The use of tumorigenic and tumor-derived cells is a major safety concern due to the potential presence of viruses such as retroviruses and oncogenic DNA viruses that could be associated with tumorigencity, Therefore, detection of persistent, latent DNA viruses, and endogenous retroviruses in vaccine cell substrates is important for vaccine safety, particularly in the development of live viral vaccines, where there are no or minimal virus inactivation and removal steps during vaccine manufacturing.
Chemical induction is a rigorous method for evaluating the presence of endogenous retroviruses as well as some latent DNA viruses that have the potential to become active and produce infectious virus. This approach has been extensively used for mouse cells. We have optimized virus induction conditions in mouse cells using a standardized, highly sensitive, single-tube fluorescent PCR enhanced reverse transcriptase (STF-PERT) assay. We have further determined optimum conditions for activating latent DNA virus from a human cell line. We have extended the assay to develop a stepwise approach to induce and detect endogenous retroviruses and latent DNA viruses during evaluation of cell substrates for vaccine safety.
The chemical induction algorithm developed using these positive control cell lines can be used to evaluate the safety of novel vaccine cell substrates for new vaccines. We are now investigating emerging technologies for broad virus detection to identify novel, induced and other unknown viruses. Additionally, we are investigating potential biomarkers for virus induction
In vitro and in vivo investigations to address retrovirus concerns in biologics. Simian foamy viruses (SFVs) are highly prevalent in all nonhuman primates (NHPs) and can infect humans by cross-species transmission.
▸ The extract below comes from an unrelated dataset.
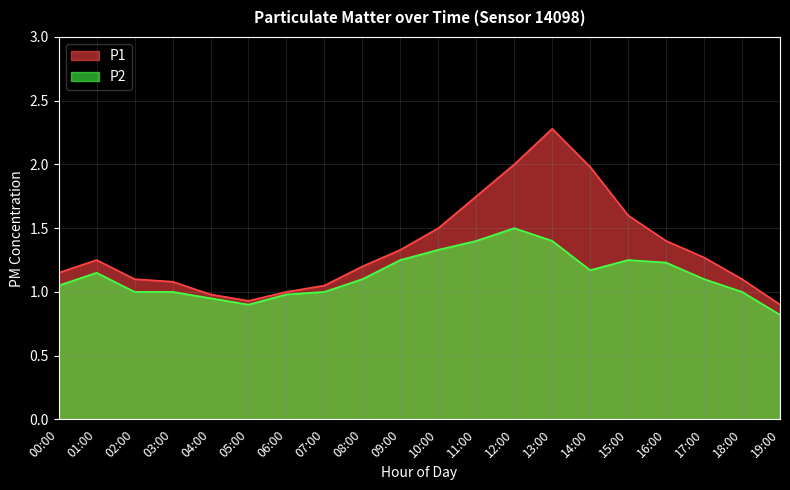

How many lines are shown in the chart?

2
Although there is no evidence yet of disease with SFV, infectious virus persists in the host DNA. Therefore, we are trying to understand SFV latency and activation and factors involved in virus transmission, which will be important for managing SFV infections in humans.
We are also invesgtigating potential interactions of SFV and SIV in the monkey model to predict the outcome of SFV and HIV-1 dual-infections in human cases, reported in Africa. Furthermore, our blood transfusion studies in monkeys regarding the risk of SFV transmission from infected blood donors to recipients will contribute to blood donation policy-making decisions.
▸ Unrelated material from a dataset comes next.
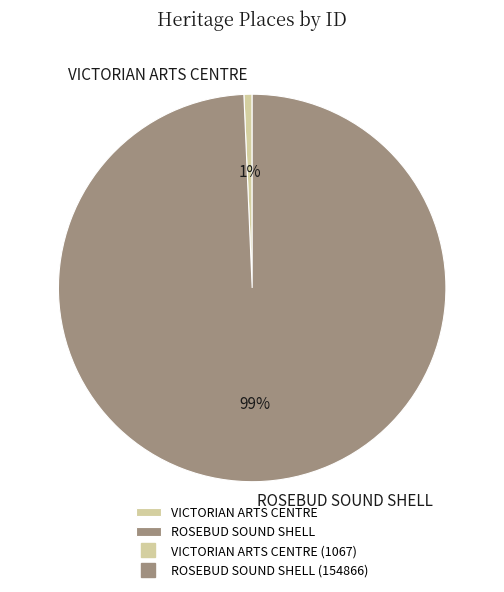

True or false: VICTORIAN ARTS CENTRE accounts for 1% of the total.

True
Xenotropic murine leukemia virus-related virus (XMRV) is a recently discovered human retrovirus that has been found in both chronic fatigue syndrome and prostate cancer patients. Although these findings need further confirmation, there is a potential safety concern regarding XMRV in cell substrates used in vaccines and in transmission by blood transfusion and blood products. We are developing sensitive detection assays for XMRV to evaluate cell substrates and investigate virus transmission by blood transfusion in a monkey model.